* _The problem_:
When you copy the entries, match them exactly and omit the pictures.

*** Provided entries Section Begins ***

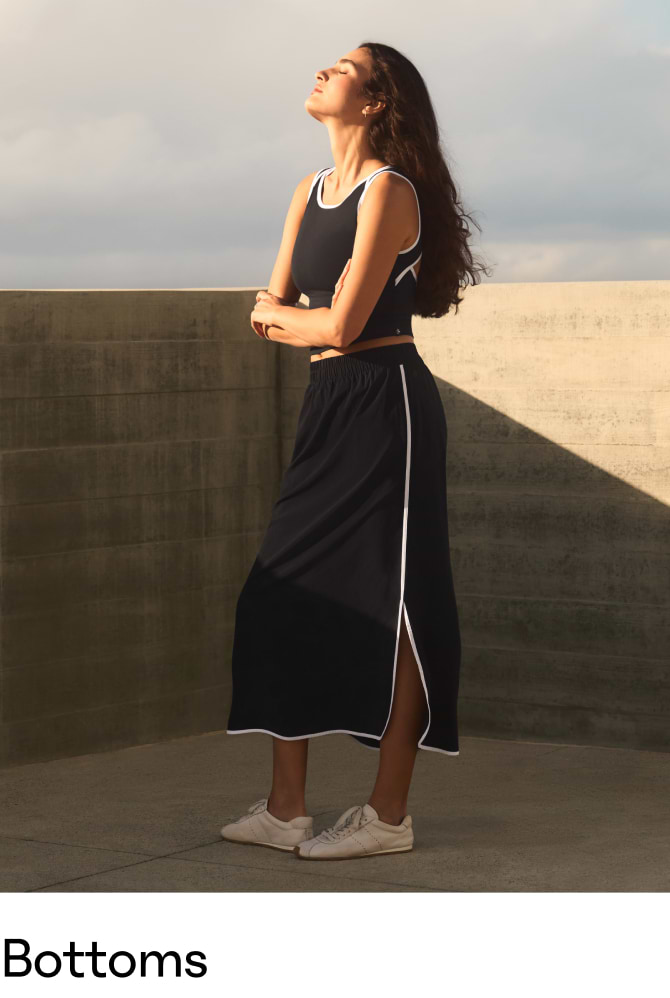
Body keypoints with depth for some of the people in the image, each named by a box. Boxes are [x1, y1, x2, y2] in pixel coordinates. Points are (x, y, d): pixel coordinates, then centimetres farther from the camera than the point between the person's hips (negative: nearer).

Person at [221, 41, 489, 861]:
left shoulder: (389, 191, -11)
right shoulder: (310, 192, 15)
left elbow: (342, 325, -16)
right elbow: (268, 314, 13)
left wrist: (282, 313, 2)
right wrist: (300, 316, -6)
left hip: (386, 407, -9)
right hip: (329, 410, 9)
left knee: (387, 608, -4)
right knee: (285, 599, 5)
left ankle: (389, 816, 2)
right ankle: (285, 809, 11)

*** Provided entries Section Ends ***

* _Answer to this task_:
Body keypoints with depth for some of the people in the image, each named by a box. Boxes are [x1, y1, x2, y2] in pixel coordinates. Points are (x, y, d): pixel coordinates, then centimetres farther from the camera than the point between the person's hips (negative: nearer).

Person at [221, 41, 489, 861]:
left shoulder: (389, 191, -11)
right shoulder: (310, 192, 15)
left elbow: (342, 325, -16)
right elbow: (268, 314, 13)
left wrist: (282, 313, 2)
right wrist: (300, 316, -6)
left hip: (386, 407, -9)
right hip: (329, 410, 9)
left knee: (387, 608, -4)
right knee: (285, 599, 5)
left ankle: (389, 816, 2)
right ankle: (285, 809, 11)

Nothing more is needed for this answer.